EXERCISE: A stretch of the entries below is to be set down exactly, running from the line with "272 100 1250" through the line with "355 123 649", both included, and no other line.

--- EXTRACTED RECORDS Enclosed Below ---

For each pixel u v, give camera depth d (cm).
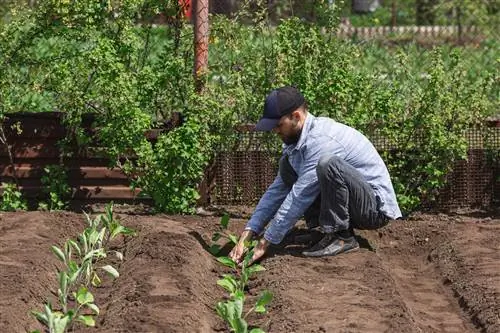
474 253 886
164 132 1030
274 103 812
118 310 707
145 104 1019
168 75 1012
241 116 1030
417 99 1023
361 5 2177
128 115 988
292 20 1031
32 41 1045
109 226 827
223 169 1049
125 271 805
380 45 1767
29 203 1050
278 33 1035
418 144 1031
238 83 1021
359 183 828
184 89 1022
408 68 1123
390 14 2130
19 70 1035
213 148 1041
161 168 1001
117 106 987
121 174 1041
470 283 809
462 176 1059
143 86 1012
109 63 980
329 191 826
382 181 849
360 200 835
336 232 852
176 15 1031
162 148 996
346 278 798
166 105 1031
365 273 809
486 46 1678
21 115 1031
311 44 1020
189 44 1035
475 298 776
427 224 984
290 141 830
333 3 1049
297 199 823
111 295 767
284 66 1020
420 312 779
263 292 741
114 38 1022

--- End of Enclosed EXTRACTED RECORDS ---
--- EXTRACTED RECORDS Enclosed Below ---

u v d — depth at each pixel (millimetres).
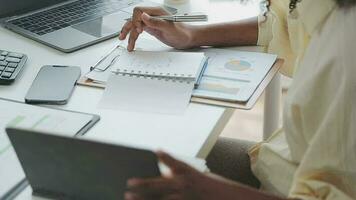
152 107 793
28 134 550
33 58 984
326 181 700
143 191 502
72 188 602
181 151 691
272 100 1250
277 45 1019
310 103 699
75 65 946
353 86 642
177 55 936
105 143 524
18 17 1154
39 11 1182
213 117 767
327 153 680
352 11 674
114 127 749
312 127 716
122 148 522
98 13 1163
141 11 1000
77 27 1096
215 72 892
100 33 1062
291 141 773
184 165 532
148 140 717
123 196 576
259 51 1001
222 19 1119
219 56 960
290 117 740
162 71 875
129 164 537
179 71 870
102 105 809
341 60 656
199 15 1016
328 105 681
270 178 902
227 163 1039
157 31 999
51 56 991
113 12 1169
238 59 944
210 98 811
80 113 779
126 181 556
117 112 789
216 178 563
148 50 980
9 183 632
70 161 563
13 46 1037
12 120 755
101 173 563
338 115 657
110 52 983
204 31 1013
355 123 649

--- End of Enclosed EXTRACTED RECORDS ---
--- EXTRACTED RECORDS Enclosed Below ---

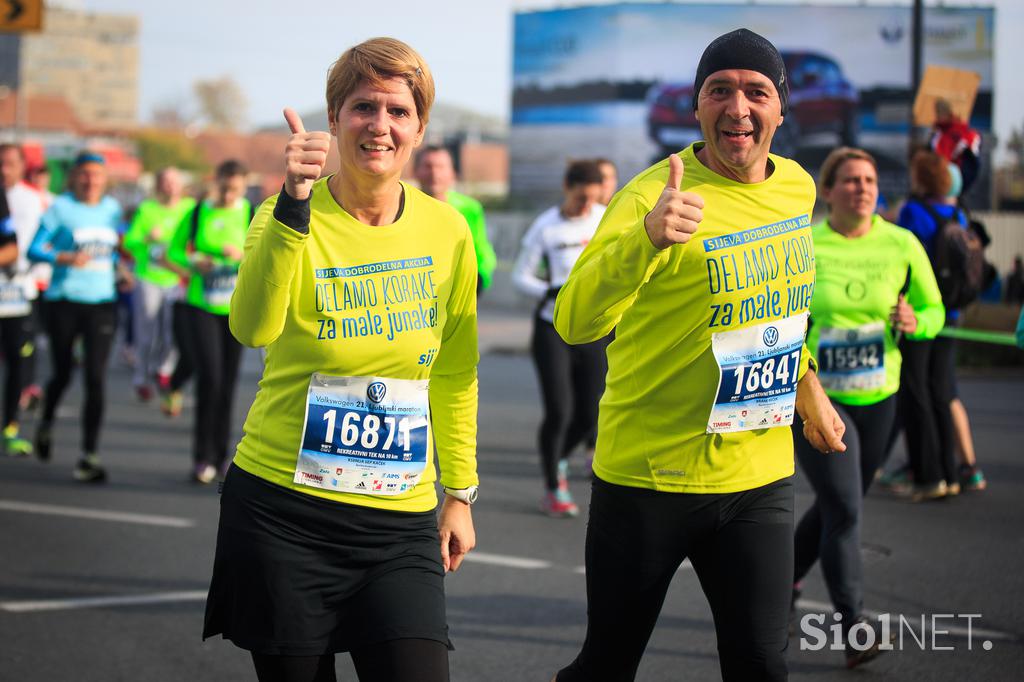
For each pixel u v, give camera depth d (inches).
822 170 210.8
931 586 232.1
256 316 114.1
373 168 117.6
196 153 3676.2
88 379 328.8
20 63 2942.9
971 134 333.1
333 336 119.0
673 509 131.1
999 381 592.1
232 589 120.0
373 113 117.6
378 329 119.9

--- End of Enclosed EXTRACTED RECORDS ---

FINAL ANSWER:
272 100 1250
277 45 1019
310 103 699
75 65 946
353 86 642
177 55 936
105 143 524
18 17 1154
39 11 1182
213 117 767
327 153 680
352 11 674
114 127 749
312 127 716
122 148 522
98 13 1163
141 11 1000
77 27 1096
215 72 892
100 33 1062
291 141 773
184 165 532
148 140 717
123 196 576
259 51 1001
222 19 1119
219 56 960
290 117 740
162 71 875
129 164 537
179 71 870
102 105 809
341 60 656
199 15 1016
328 105 681
270 178 902
227 163 1039
157 31 999
51 56 991
113 12 1169
238 59 944
210 98 811
80 113 779
126 181 556
117 112 789
216 178 563
148 50 980
9 183 632
70 161 563
13 46 1037
12 120 755
101 173 563
338 115 657
110 52 983
204 31 1013
355 123 649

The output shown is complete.